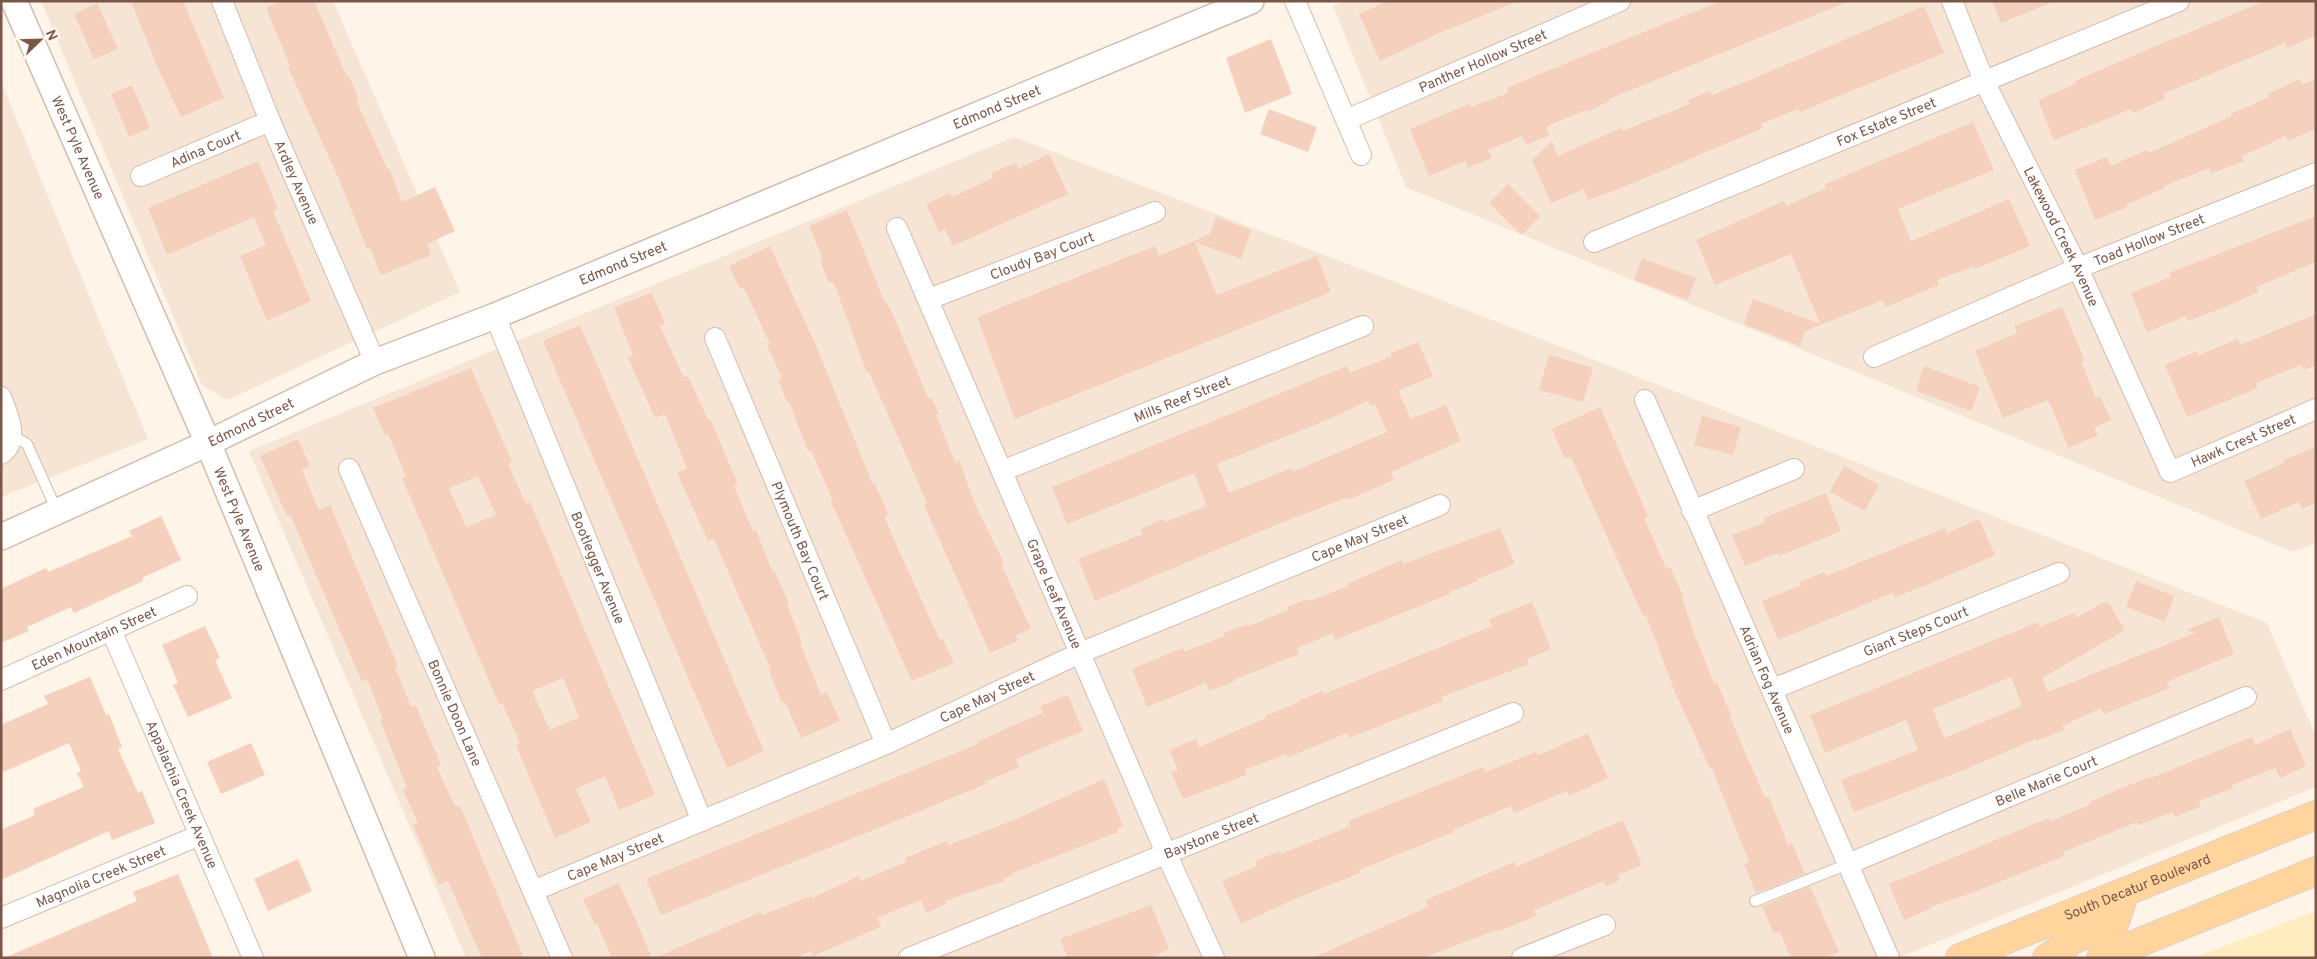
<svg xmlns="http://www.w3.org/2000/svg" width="2317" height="959" font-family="Overpass,sans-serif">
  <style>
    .residential { fill: #f6e5d5 }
    .sand { fill: #ffedc0 }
    .building { fill: #f5d0bd; fill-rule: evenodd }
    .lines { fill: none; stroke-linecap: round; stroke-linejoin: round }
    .service-casing { stroke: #d4bcae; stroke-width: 12 }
    .minor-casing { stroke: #d4bcae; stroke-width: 22 }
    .tertiary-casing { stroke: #d4bcae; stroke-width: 28 }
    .primary-casing { stroke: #dcd3d0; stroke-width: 30 }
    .service { stroke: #fff; stroke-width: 10 }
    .minor { stroke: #fff; stroke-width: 20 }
    .tertiary { stroke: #fff; stroke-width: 25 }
    .primary { stroke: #ffd49d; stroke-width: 28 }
    .labels { text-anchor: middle; stroke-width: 4.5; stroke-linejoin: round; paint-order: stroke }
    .street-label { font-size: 14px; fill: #7a5749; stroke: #fff8ef }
  </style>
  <rect width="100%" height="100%" fill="#fef4e7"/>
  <g class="residential">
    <path d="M41 1H333L460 292 227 400 202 385Z"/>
    <path d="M1344 1H2316V543L2293 552 1406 187 1333 6Z"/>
    <path d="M1 82 148 439 1 497Z"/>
    <path d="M1014 137 1395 282 2267 623 2316 737V787L1898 958H466L249 451Z"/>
  </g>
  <path class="sand" d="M2316 911V958H2193Z"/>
  <g class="building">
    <path d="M131 1H183L224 98 181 117 157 66Z"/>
    <path d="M281 1H314L347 77 349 76 359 99 356 100 387 169 389 168 402 202 435 187 455 231 427 244 431 255 381 275 370 248 367 249 338 177 288 67 290 66 266 8Z"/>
    <path d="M1388 1H1516V2L1437 34 1380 61 1359 14Z"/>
    <path d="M1721 1 1847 2 1609 99 1610 101 1586 112V110L1550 125 1546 127 1549 135 1526 145 1522 136 1488 150 1492 158 1468 168 1465 161 1429 176 1410 129 1469 104 1471 107 1508 93 1507 88 1537 75Z"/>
    <path d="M1992 1H2053V2L2001 23Z"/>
    <path d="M2265 1H2316V36L2287 48 2285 43 2163 94 2165 99 2133 113 2131 109 2054 140 2038 100 2076 84 2075 81 2151 48Z"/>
    <path d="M97 3 118 49 94 59 74 14Z"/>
    <path d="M1924 6 1944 53 1800 112 1798 109 1761 124 1763 128 1619 189 1588 200 1584 189 1551 203 1532 160 1552 141 1558 156 1621 128 1622 131 1690 104 1688 100 1710 91 1712 95 1752 79Z"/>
    <path d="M1271 39 1292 94 1245 113 1226 58Z"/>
    <path d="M2300 79 2302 85 2316 79V129L2288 141 2286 136 2242 156 2244 161 2211 174 2209 168 2164 186V188L2126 205 2127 207 2095 220 2075 170 2107 157 2110 166 2147 150 2149 153 2232 116 2231 114 2269 97 2268 94Z"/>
    <path d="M132 85 150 128 129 137 111 94Z"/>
    <path d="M1269 109 1317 127 1308 152 1260 134Z"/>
    <path d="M1973 122 1994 170 1898 209 1911 241 2009 199 2030 246 1975 269 1974 266 1937 280 1939 285 1886 307 1883 300 1805 331 1800 346 1744 324 1753 299 1820 324 1791 254 1715 285 1696 240 1784 201 1786 206 1826 188 1825 184Z"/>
    <path d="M1049 154 1068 194 953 246 945 229 939 232 926 204 950 193 952 197 993 178 991 173 1016 163 1018 169Z"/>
    <path d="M258 161 278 209 273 211 311 301 267 321 240 256 266 245 254 217 167 255 148 208Z"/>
    <path d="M1508 184 1540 216 1522 235 1489 203Z"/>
    <path d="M847 210 885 303 887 302 901 333 928 398 931 397 939 414 936 415 955 462 959 460 975 504 1004 563 1001 564 1031 629 1016 635 1018 641 990 653 924 505 927 503 901 444 869 372 867 373 833 281 829 283 820 260 823 259 809 226Z"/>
    <path d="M2316 216V262L2256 287 2259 292 2220 309 2187 321 2186 316 2147 332 2131 293 2171 277 2169 273Z"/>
    <path d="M1216 217 1251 230 1241 259 1195 242 1217 295 1317 256 1331 292 1015 419 977 317 1155 246 1159 256 1210 234Z"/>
    <path d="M770 246 818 350 872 483 874 482 888 514 884 516 900 553 940 640 943 639 954 663 912 681 831 502 833 501 811 450 808 451 789 402H787L778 380 782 378 767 345 770 344 744 288 740 289 729 266Z"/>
    <path d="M1642 258 1696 278 1688 300 1634 280Z"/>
    <path d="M652 293 665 324 660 326 684 378 688 376 708 420 710 419 738 484 734 486 753 531 756 530 773 573 775 572 789 604 787 605 802 642 800 643 821 695 827 692 840 721 801 738 785 702 782 703 769 671 771 670 714 539 708 541 677 473 687 469 665 414 655 418 628 358 633 355 614 307Z"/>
    <path d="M2062 307 2085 361 2081 362 2096 398 2100 396 2111 420 2094 428 2098 435 2069 448 2048 400 2003 418 1975 351 2017 333 2014 326Z"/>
    <path d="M2316 314V365L2303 370 2301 365 2256 383 2258 388 2187 417 2165 365 2197 351 2199 355 2238 339 2240 345Z"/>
    <path d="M580 325 764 751 727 768 543 341Z"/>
    <path d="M1418 342 1433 376 1398 391 1411 419 1446 405 1461 441 1391 472 1394 480 1347 500 1346 498 1283 522 1095 601 1078 559 1143 534 1141 529 1163 519 1165 522 1207 506 1194 473 1067 524 1052 487 1347 366 1350 373 1392 356 1391 353ZM1368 401 1370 406 1375 404 1387 432 1292 472 1291 468 1229 493 1217 464 1329 419Z"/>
    <path d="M1549 355 1593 368 1583 402 1539 390Z"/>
    <path d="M1924 366 1980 387 1971 411 1916 391Z"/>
    <path d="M471 368 512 462 508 464 526 504 530 502 655 795 619 810 605 776 576 789 591 822 555 838 516 745 520 743 502 703 499 704 416 511 402 478 406 476 388 434 385 435 373 408ZM478 476 496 515 466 527 449 488ZM563 678 579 717 550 730 532 691Z"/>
    <path d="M1600 407 1648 516 1644 518 1666 568 1670 567 1684 598H1682L1695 636 1714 683 1717 682 1731 715H1729L1765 798 1769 797 1788 845 1792 843 1805 874 1756 893 1744 864 1749 862 1712 768 1710 769 1675 692 1646 615 1643 616 1571 457 1565 459 1552 429Z"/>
    <path d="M1702 416 1741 427 1733 455 1694 445Z"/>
    <path d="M298 439 310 466 302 470 319 510 330 505 398 666 395 667 411 707 416 706 441 765 437 767 455 807 460 806 524 958H482L448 881 439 885 424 851 413 825 418 823 403 790 407 788 380 720 383 719 367 679 362 682 290 514 287 516 260 456Z"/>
    <path d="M2316 447V503L2302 509 2299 502 2261 519 2244 481 2284 463 2283 460Z"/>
    <path d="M1844 466 1879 485 1865 511 1830 492Z"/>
    <path d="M1826 493 1841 531 1779 556 1778 553 1745 566 1732 535 1766 522 1764 518Z"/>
    <path d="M161 516 181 560 142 578 143 581 74 613 71 607 27 627 29 631 1 643V589L46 568 48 572 132 536 129 531Z"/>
    <path d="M1979 519 1995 555 1929 584 1895 597 1893 593 1778 640 1762 601 1801 585 1800 582 1824 572 1826 576 1945 528 1947 533Z"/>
    <path d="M1500 528 1515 564 1477 579 1478 581 1450 592V594L1335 640 1333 633 1297 648 1299 654 1233 680 1234 682 1209 691 1206 683 1147 707 1132 669 1183 648 1184 652 1225 636 1224 633 1248 624 1249 626 1288 610 1287 607 1309 599 1310 601 1348 586 1347 584 1402 560 1403 564Z"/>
    <path d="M2136 581 2174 596 2165 622 2126 607Z"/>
    <path d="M1532 602 1551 649 1527 659 1529 664 1441 697 1443 701 1349 738 1347 733 1288 757 1286 754 1245 770 1246 775 1183 799 1171 772 1178 770 1169 750 1196 739 1199 747 1266 718 1265 716 1299 702 1298 701 1322 691 1324 694 1492 626 1489 619Z"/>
    <path d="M2102 603H2109L2125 630 2042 678 2048 692 2195 633 2187 630 2219 617 2234 654 2167 682 2170 688 2104 714 2101 708 2062 726 2064 730 2036 741 2035 739 1964 770 1854 812 1841 780 1918 750 1906 720 1825 753 1810 715 2038 622 2040 627 2074 613 2076 618ZM2011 677 2022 706 1944 738 1933 709Z"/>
    <path d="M205 626 220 658 215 660 232 698 188 717 173 685 178 683 162 645Z"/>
    <path d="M90 677 106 715 109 714 122 747 118 749 138 793 142 791 155 823 112 840 109 831 1 880V830L35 815 33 809 84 787 77 773 81 771 69 743 1 773V725L48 704 44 696Z"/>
    <path d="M1068 695 1083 731 1016 759 1019 767 985 782 986 784 913 814 661 915 646 879 978 744 977 742 1010 727 1043 713 1040 706Z"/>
    <path d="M2290 729 2306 766 2280 778 2275 768 2232 785 2233 788 2199 801 2201 806 2175 817 2173 812 2138 825 2137 822 2063 852 2064 856 1969 894 1930 907V909L1904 920 1889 884 2049 818 2050 821 2090 805 2089 802 2124 787 2151 777V778L2252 737 2255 745Z"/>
    <path d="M1588 733 1608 778 1569 796 1567 791 1514 813 1511 806 1453 830 1454 832 1359 870 1360 873 1299 897 1241 924 1222 881 1257 866 1255 861 1280 851 1281 854 1351 826 1348 821 1483 767 1486 772 1536 752 1537 756Z"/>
    <path d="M251 743 265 775 221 794 207 762Z"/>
    <path d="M1104 779 1123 826 1117 829 1118 832 1010 874 1011 876 1003 879 1004 881 945 901 946 904 926 913 921 900 877 918 881 927 813 956 811 951 794 958H654L761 912 762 915 811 896 812 898 859 876 861 881 906 862 905 858 947 841 949 845 1014 820Z"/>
    <path d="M1623 820 1642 865 1618 875 1620 880 1606 886 1604 881 1534 910 1536 916 1497 932 1496 930 1423 958H1312L1428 907 1426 900 1514 862 1516 867Z"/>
    <path d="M298 859 312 891 268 911 254 879Z"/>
    <path d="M178 874 213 958H4L137 901 133 892Z"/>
    <path d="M619 883 638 925 652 958H612L597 924 595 925 583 899Z"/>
    <path d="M1810 886 1839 952 1825 958H1791L1780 932 1774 934 1762 906Z"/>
    <path d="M1151 905 1169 949 1150 958H1068L1060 939Z"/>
  </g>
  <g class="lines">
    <g class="service-casing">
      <g id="service">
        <path d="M12 435 27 444 57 511"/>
        <path d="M1755 901 1848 864"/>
      </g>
    </g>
    <g class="minor-casing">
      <g id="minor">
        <path id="s1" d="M222 1 270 121 375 362"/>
        <path d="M1295 1 1361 155"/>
        <path id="s2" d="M1952 1 1984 81 2078 268 2170 472 2316 409"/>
        <path id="s3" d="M1346 120 1620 1"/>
        <path id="s4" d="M141 176 270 121"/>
        <path id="s5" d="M897 228 1166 853 1214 958"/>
        <path id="s6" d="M1594 242 2179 1"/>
        <path id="s7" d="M929 299 1155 212"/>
        <path id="s8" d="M495 316 702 821"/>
        <path id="s9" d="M715 338 886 744"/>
        <path id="s10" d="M1874 357 2078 268 2316 173"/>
        <path d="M1 397C8 414 20 441 1 454"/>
        <path id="s11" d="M1645 400 1889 958"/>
        <path id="s12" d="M349 469 562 958"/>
        <path id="s13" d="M1002 471 1363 326"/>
        <path d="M1692 511 1794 469"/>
        <path id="s14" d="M111 630 253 958"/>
        <path id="s15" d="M1 680 187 596"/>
        <path id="s16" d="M1773 689 2059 573"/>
        <path id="s17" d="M1848 864 2246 697"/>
        <path id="s18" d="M533 891 886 744 1080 653 1440 505"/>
        <path id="s19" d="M1 918 200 835"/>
        <path id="s20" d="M909 958 1513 713"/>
        <path d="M1522 958 1605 925"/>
      </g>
    </g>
    <g class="tertiary-casing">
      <g id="tertiary">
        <path id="s21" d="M14 1 208 443 422 958"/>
        <path id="s22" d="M1 537 208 443 375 362 495 316 1251 1"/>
      </g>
    </g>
    <g class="primary-casing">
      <g id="primary">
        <path id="s23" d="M1960 958 2316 815"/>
        <path d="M2047 958 2073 940 2115 922 2125 892"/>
        <path d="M2101 958 2316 871"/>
      </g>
    </g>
    <use href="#service" class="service"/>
    <use href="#minor" class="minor"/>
    <use href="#tertiary" class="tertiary"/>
    <use href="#primary" class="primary"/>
  </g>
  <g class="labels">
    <g class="street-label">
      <text dy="5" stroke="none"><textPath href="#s3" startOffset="149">Panther Hollow Street</textPath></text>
      <text dy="5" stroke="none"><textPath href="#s22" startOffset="1085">Edmond Street</textPath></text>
      <text dy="5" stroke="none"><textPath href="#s6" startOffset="316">Fox Estate Street</textPath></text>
      <text dy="5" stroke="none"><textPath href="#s21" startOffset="160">West Pyle Avenue</textPath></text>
      <text dy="5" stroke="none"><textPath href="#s4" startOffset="70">Adina Court</textPath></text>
      <text dy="5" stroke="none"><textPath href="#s1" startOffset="196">Ardley Avenue</textPath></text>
      <text dy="5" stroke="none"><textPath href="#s2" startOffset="260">Lakewood Creek Avenue</textPath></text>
      <text dy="5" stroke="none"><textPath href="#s10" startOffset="299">Toad Hollow Street</textPath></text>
      <text dy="5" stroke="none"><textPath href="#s7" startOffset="121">Cloudy Bay Court</textPath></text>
      <text dy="5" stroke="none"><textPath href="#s22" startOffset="680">Edmond Street</textPath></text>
      <text dy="5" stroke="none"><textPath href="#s13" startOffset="194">Mills Reef Street</textPath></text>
      <text dy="5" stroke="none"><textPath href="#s22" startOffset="275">Edmond Street</textPath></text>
      <text dy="5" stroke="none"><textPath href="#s2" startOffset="599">Hawk Crest Street</textPath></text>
      <text dy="5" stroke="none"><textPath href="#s21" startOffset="565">West Pyle Avenue</textPath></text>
      <text dy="5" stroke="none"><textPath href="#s18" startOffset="899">Cape May Street</textPath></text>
      <text dy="5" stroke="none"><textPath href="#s9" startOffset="220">Plymouth Bay Court</textPath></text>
      <text dy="5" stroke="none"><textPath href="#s8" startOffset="272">Bootlegger Avenue</textPath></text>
      <text dy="5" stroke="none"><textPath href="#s5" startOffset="398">Grape Leaf Avenue</textPath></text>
      <text dy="5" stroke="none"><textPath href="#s16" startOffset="154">Giant Steps Court</textPath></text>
      <text dy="5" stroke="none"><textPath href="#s15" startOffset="102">Eden Mountain Street</textPath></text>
      <text dy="5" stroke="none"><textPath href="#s11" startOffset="305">Adrian Fog Avenue</textPath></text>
      <text dy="5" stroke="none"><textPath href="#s18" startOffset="494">Cape May Street</textPath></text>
      <text dy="5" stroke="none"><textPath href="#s12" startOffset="266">Bonnie Doon Lane</textPath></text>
      <text dy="5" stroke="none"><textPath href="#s17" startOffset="215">Belle Marie Court</textPath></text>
      <text dy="5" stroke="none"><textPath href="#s14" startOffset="179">Appalachia Creek Avenue</textPath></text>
      <text dy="5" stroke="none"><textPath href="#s20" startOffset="326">Baystone Street</textPath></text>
      <text dy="5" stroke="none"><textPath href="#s18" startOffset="89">Cape May Street</textPath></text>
      <text dy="5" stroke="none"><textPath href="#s19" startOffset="108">Magnolia Creek Street</textPath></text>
      <text dy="5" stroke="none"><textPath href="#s23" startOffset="191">South Decatur Boulevard</textPath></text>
    </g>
  </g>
  <rect width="2317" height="959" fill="none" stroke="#7a5749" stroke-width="5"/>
  <g transform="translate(40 40) rotate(67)" stroke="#fff8ef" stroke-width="4" paint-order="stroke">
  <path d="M0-4L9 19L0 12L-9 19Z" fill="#7a5749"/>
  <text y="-8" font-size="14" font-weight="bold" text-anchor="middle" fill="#7a5749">N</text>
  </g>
</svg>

[Exercise goal] List every line in the records above that contains the word "lines".

[Reply]
    .lines { fill: none; stroke-linecap: round; stroke-linejoin: round }
  <g class="lines">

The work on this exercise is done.